▶ [WHAT IS REQUIRED]
Please copy out all the rows below character for character, omitting the pictures.

Segment Start: RECORDS TO PROCESS

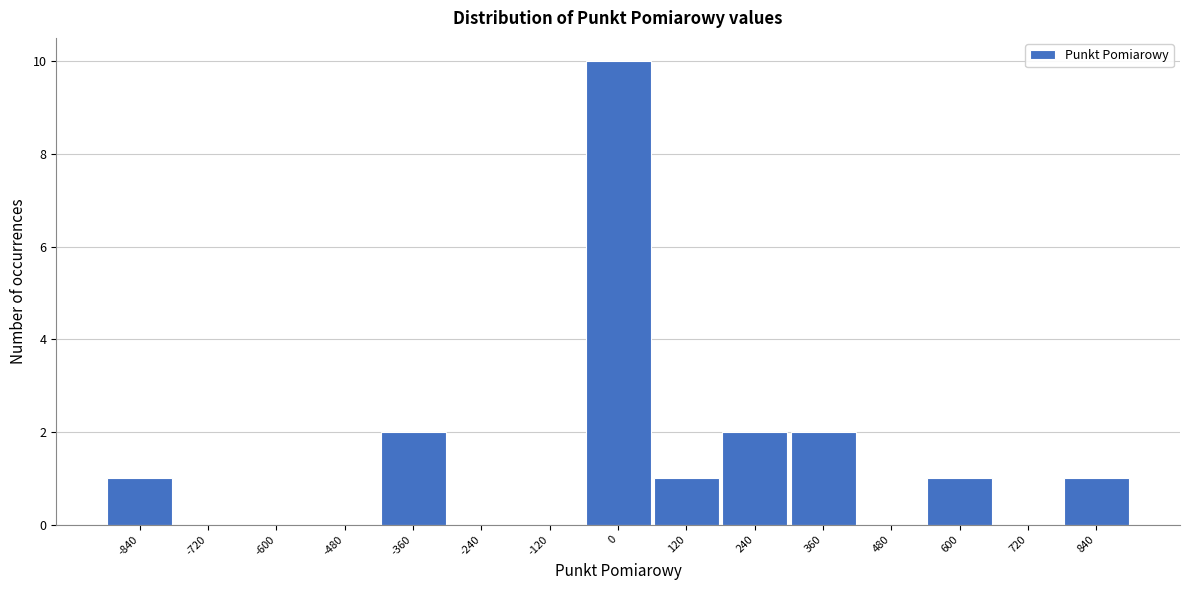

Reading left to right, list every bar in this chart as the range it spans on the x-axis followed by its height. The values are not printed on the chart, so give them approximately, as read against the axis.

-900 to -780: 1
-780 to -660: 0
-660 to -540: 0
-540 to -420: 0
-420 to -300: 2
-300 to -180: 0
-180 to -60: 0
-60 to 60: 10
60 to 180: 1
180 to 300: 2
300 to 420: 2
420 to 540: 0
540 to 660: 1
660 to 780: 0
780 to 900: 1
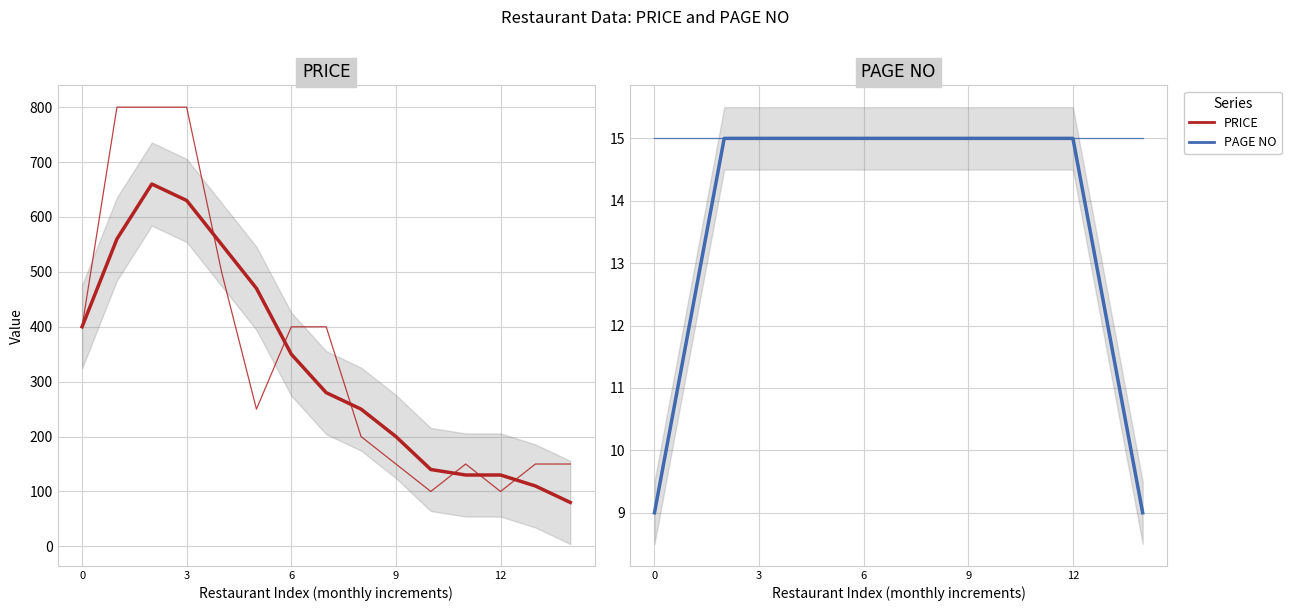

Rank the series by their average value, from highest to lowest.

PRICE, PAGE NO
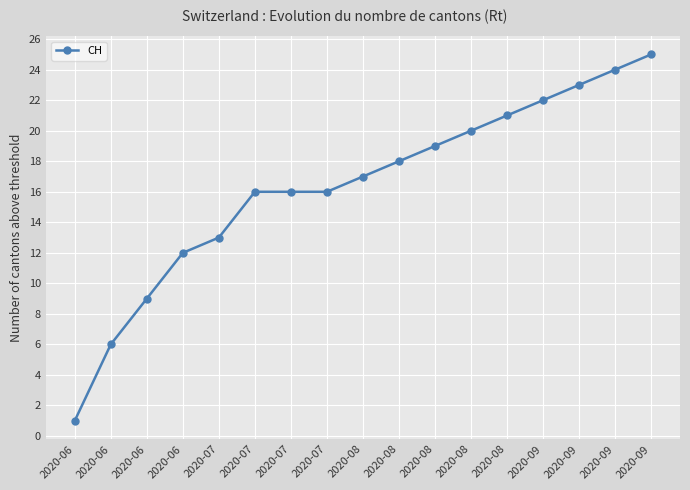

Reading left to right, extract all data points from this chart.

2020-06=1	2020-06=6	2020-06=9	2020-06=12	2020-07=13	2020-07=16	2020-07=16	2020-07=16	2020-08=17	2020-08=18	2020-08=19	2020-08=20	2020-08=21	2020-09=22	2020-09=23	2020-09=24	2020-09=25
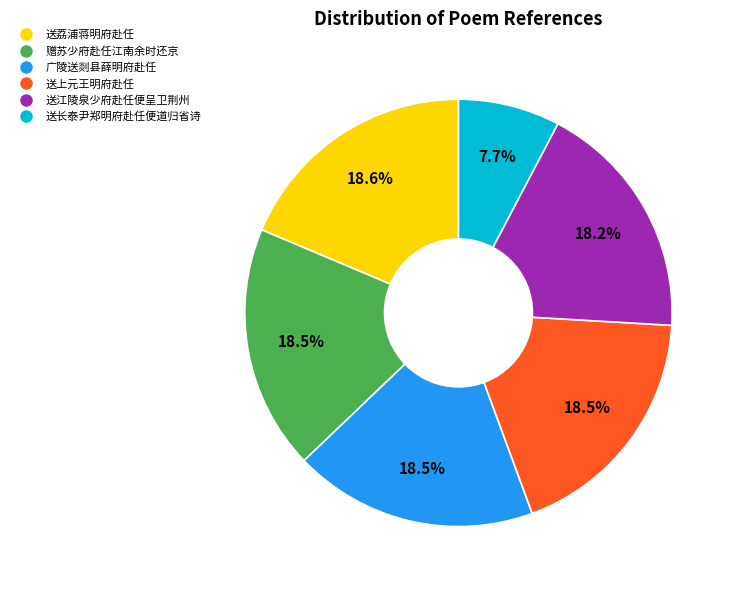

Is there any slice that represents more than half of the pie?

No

Segment End: RECORDS TO PROCESS

▶ [ANSWER SECTION]
Reading left to right, list every bar in this chart as the range it spans on the x-axis followed by its height. The values are not printed on the chart, so give them approximately, as read against the axis.

-900 to -780: 1
-780 to -660: 0
-660 to -540: 0
-540 to -420: 0
-420 to -300: 2
-300 to -180: 0
-180 to -60: 0
-60 to 60: 10
60 to 180: 1
180 to 300: 2
300 to 420: 2
420 to 540: 0
540 to 660: 1
660 to 780: 0
780 to 900: 1

Rank the series by their average value, from highest to lowest.

PRICE, PAGE NO

Reading left to right, extract all data points from this chart.

2020-06=1	2020-06=6	2020-06=9	2020-06=12	2020-07=13	2020-07=16	2020-07=16	2020-07=16	2020-08=17	2020-08=18	2020-08=19	2020-08=20	2020-08=21	2020-09=22	2020-09=23	2020-09=24	2020-09=25

Is there any slice that represents more than half of the pie?

No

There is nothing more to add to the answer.